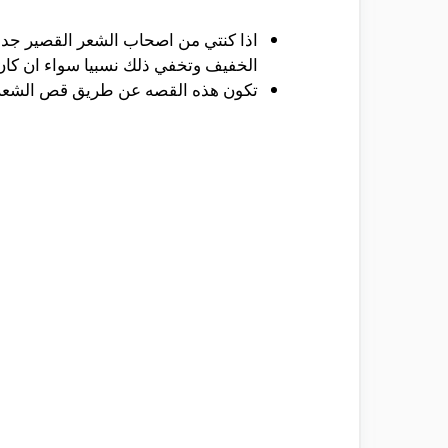
اذا كنتي من اصحاب الشعر القصير جد
الخفيف وتخفي ذلك نسبيا سواء ان كان 
تكون هذه القصه عن طريق قص الشعر ح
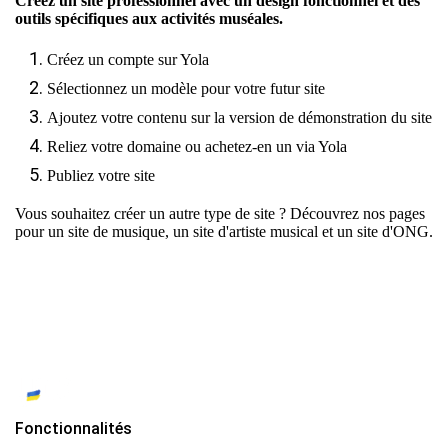
Créez un site professionnel avec un design fonctionnel et des
outils spécifiques aux activités muséales.
Créez un compte sur Yola
Sélectionnez un modèle pour votre futur site
Ajoutez votre contenu sur la version de démonstration du site
Reliez votre domaine ou achetez-en un via Yola
Publiez votre site
Vous souhaitez créer un autre type de site ? Découvrez nos pages
pour
un site de musique
,
un site d'artiste musical
et
un site d'ONG.
Fonctionnalités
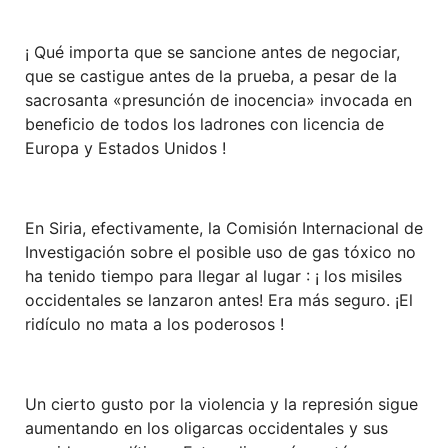
¡ Qué importa que se sancione antes de negociar,
que se castigue antes de la prueba, a pesar de la
sacrosanta «presunción de inocencia» invocada en
beneficio de todos los ladrones con licencia de
Europa y Estados Unidos !
En Siria, efectivamente, la Comisión Internacional de
Investigación sobre el posible uso de gas tóxico no
ha tenido tiempo para llegar al lugar : ¡ los misiles
occidentales se lanzaron antes! Era más seguro. ¡El
ridículo no mata a los poderosos !
Un cierto gusto por la violencia y la represión sigue
aumentando en los oligarcas occidentales y sus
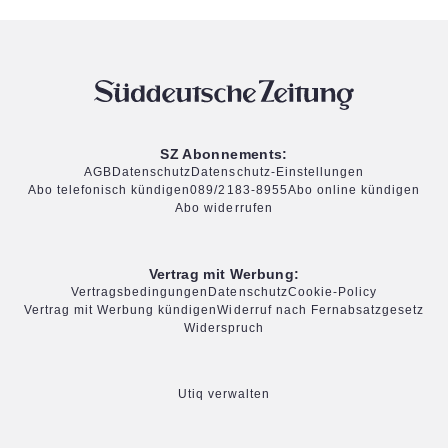
SZ Abonnements:
AGB
Datenschutz
Datenschutz-Einstellungen
Abo telefonisch kündigen
089/2183-8955
Abo online kündigen
Abo widerrufen
Vertrag mit Werbung:
Vertragsbedingungen
Datenschutz
Cookie-Policy
Vertrag mit Werbung kündigen
Widerruf nach Fernabsatzgesetz
Widerspruch
Utiq verwalten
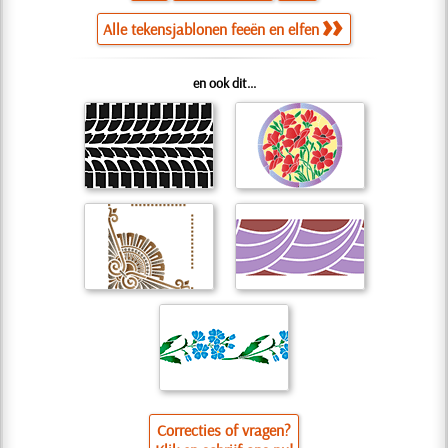
Alle tekensjablonen feeën en elfen
en ook dit...
Correcties of vragen?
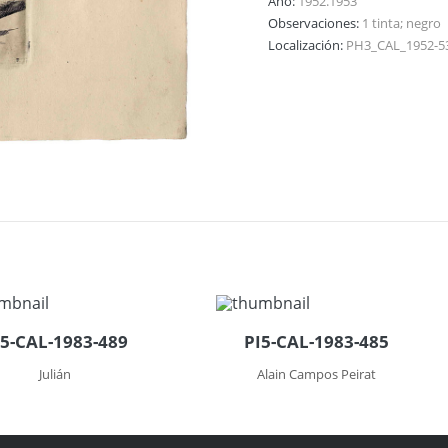
Año:
1952.1953
Observaciones:
1 tinta; negro
Localización:
PH3_CAL_1952-5
I5-CAL-1983-489
PI5-CAL-1983-485
Julián
Alain Campos Peirat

* * * * * * *

Copy every line from the records above that contains the word "antes".

¡ Qué importa que se sancione antes de negociar,
que se castigue antes de la prueba, a pesar de la
occidentales se lanzaron antes! Era más seguro. ¡El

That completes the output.